[Records shown Boundary: Start]

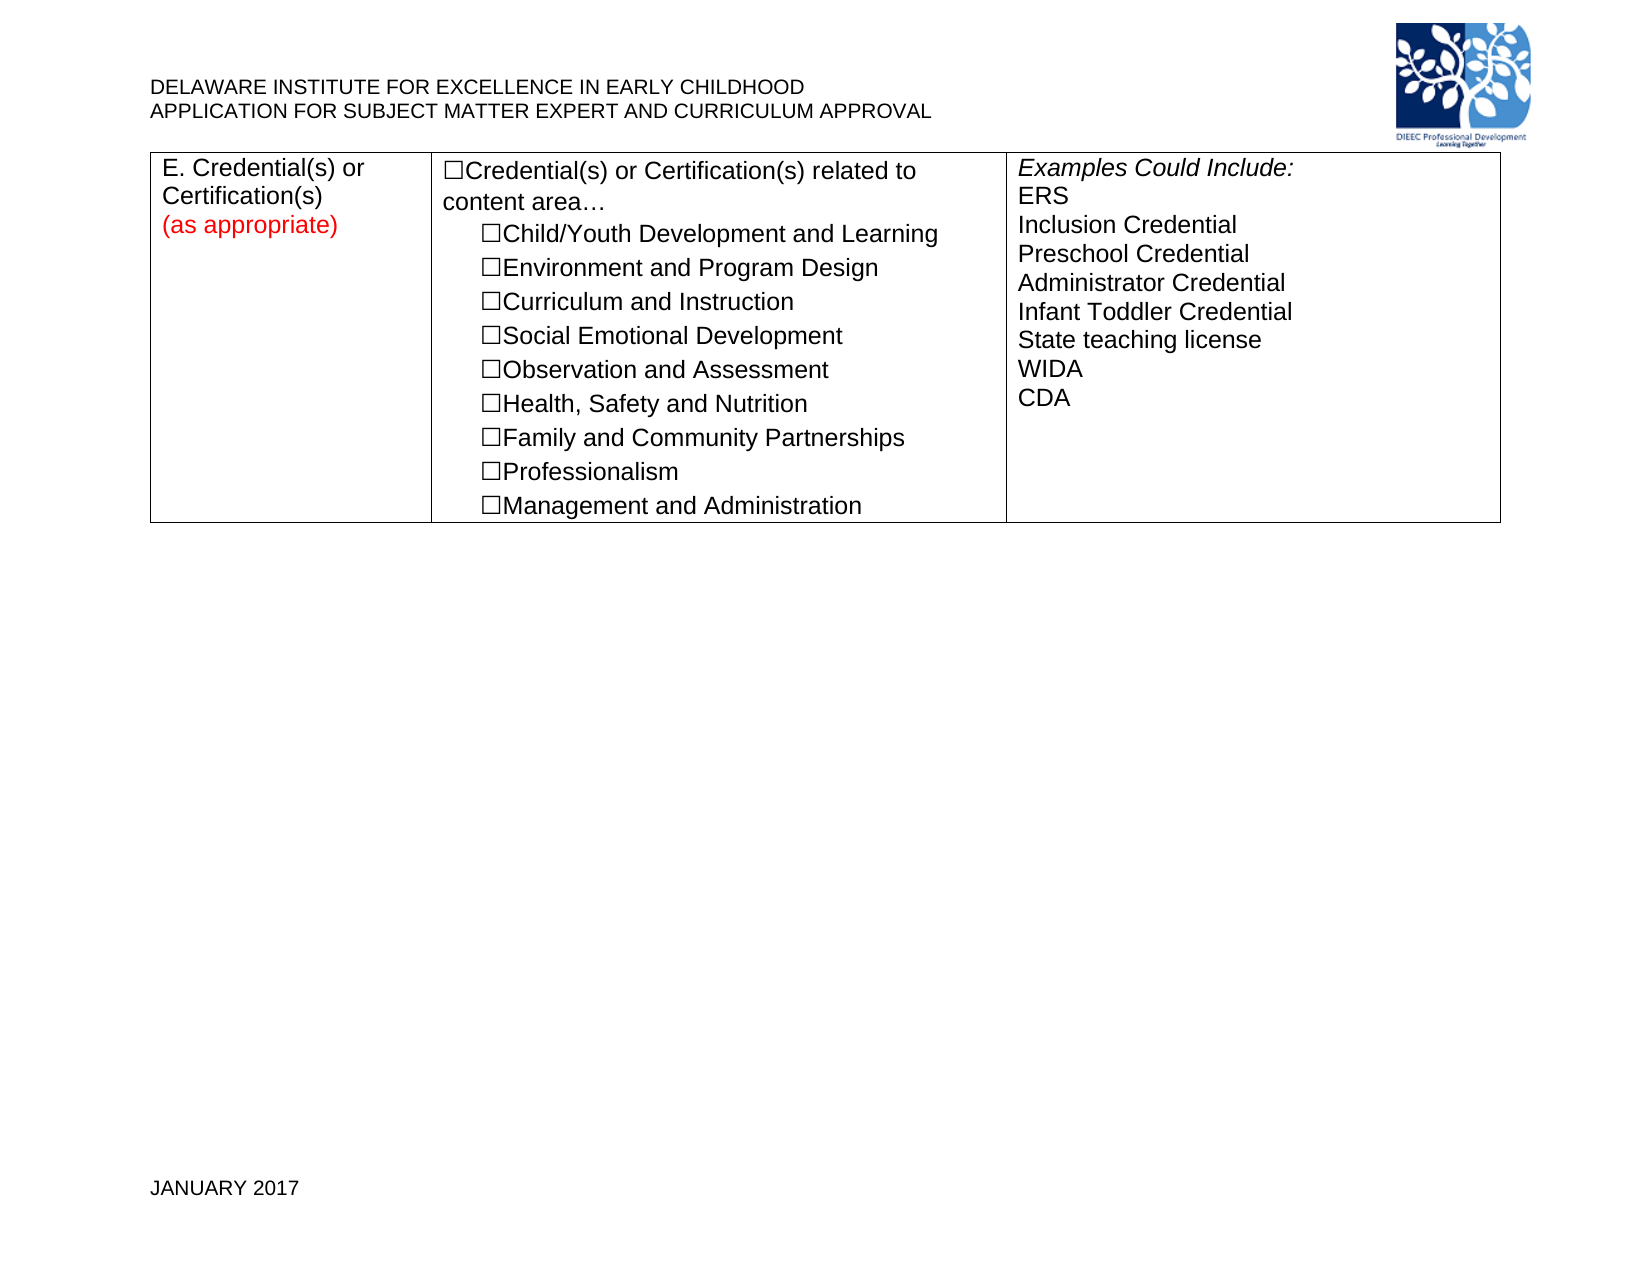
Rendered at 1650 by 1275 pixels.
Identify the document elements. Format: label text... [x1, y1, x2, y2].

table_cell Examples Could Include: ERS Inclusion Credential Preschool Credential Administrator Credential Infant Toddler Credential State teaching license WIDA CDA [1007, 153, 1500, 522]
table_cell Credential(s) or Certification(s) related to content area… Child/Youth Development and Learning Environment and Program Design Curriculum and Instruction Social Emotional Development Observation and Assessment Health, Safety and Nutrition Family and Community Partnerships Professionalism Management and Administration [432, 153, 1006, 522]
picture [1395, 23, 1532, 149]
table_cell E. Credential(s) or Certification(s) (as appropriate) [151, 153, 431, 522]
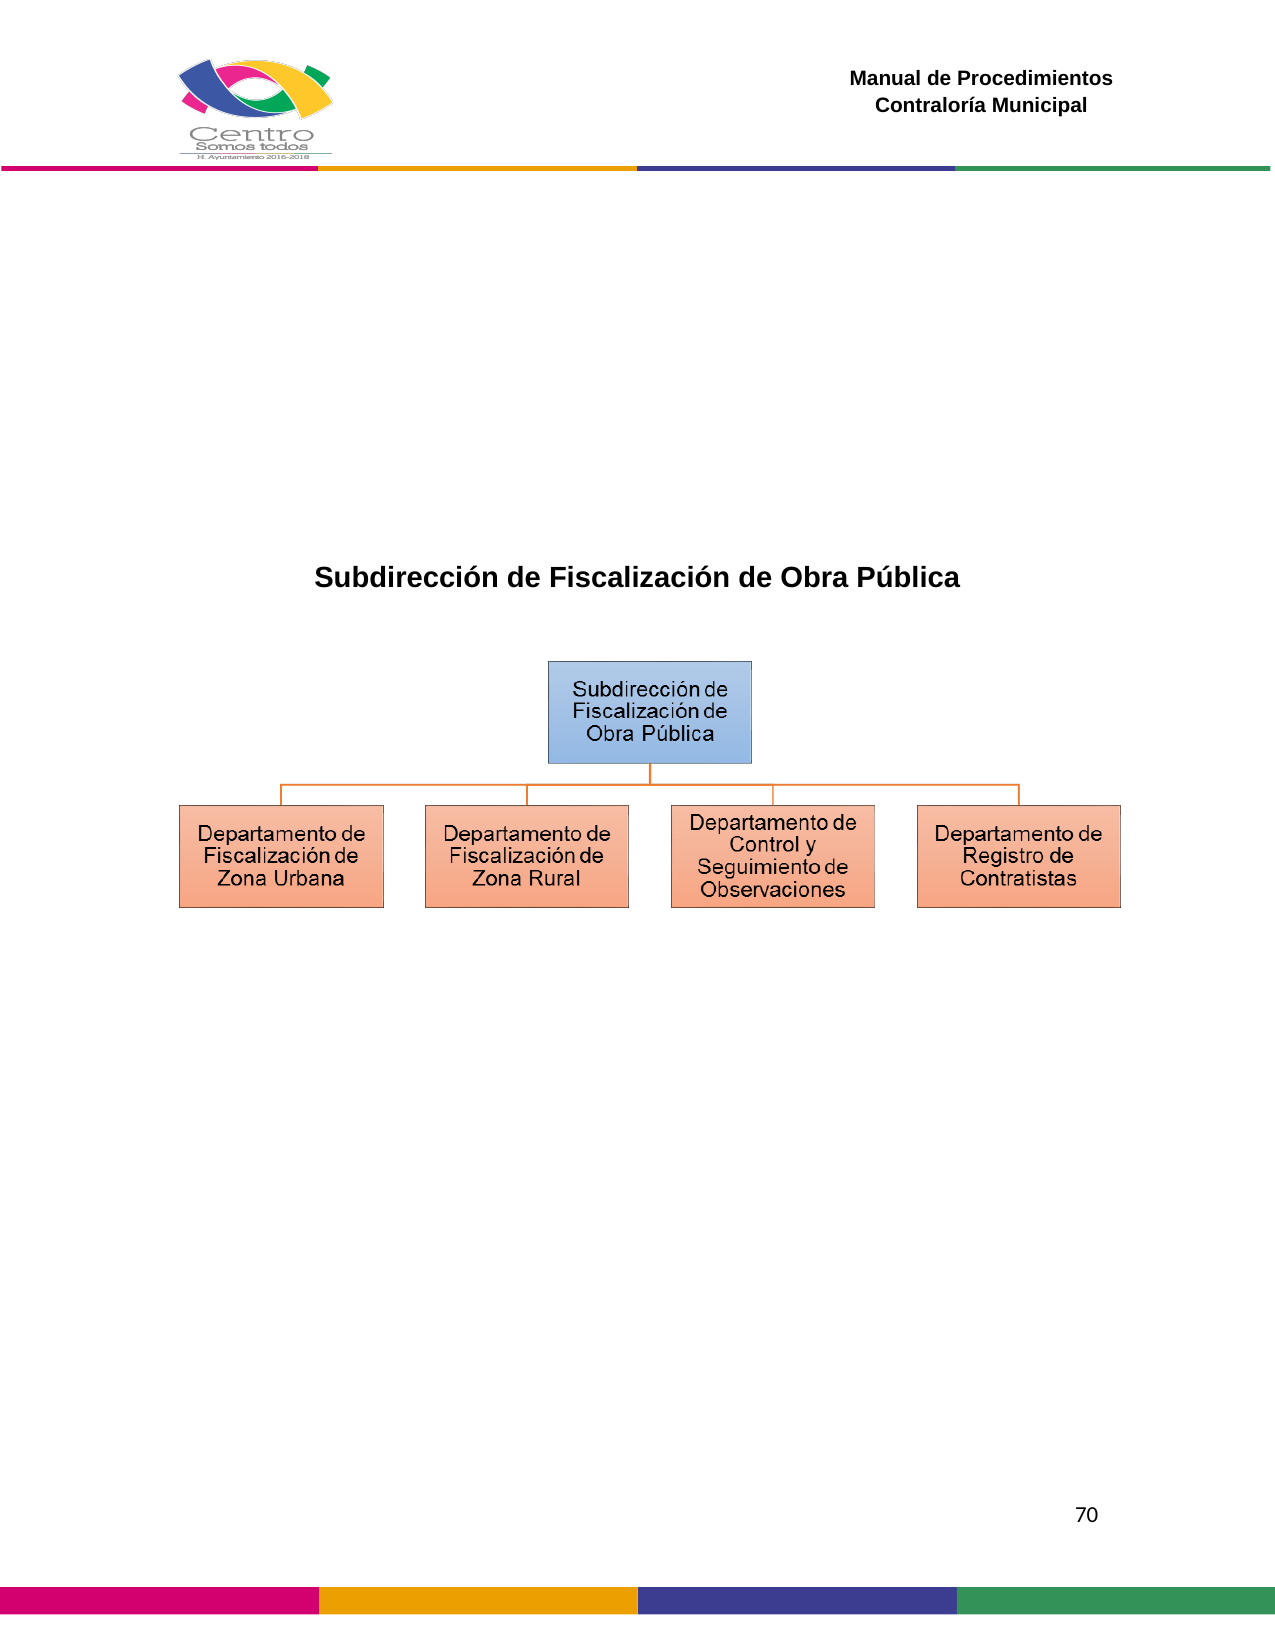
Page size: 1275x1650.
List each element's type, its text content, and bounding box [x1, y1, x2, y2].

[Records shown Boundary: End]

> **Assignment**:
Since pictures are not part of the copy, set down only the remaining data exactly.

> **Solved exercise**:
Rendered at 1650 by 1275 pixels.
Identify the document elements. Format: label text... [x1, y1, x2, y2].

table_cell Examples Could Include: ERS Inclusion Credential Preschool Credential Administrator Credential Infant Toddler Credential State teaching license WIDA CDA [1007, 153, 1500, 522]
table_cell Credential(s) or Certification(s) related to content area… Child/Youth Development and Learning Environment and Program Design Curriculum and Instruction Social Emotional Development Observation and Assessment Health, Safety and Nutrition Family and Community Partnerships Professionalism Management and Administration [432, 153, 1006, 522]
picture [1395, 23, 1532, 149]
table_cell E. Credential(s) or Certification(s) (as appropriate) [151, 153, 431, 522]
Page size: 1275x1650.
List each element's type, its text content, and bounding box [x1, y1, x2, y2].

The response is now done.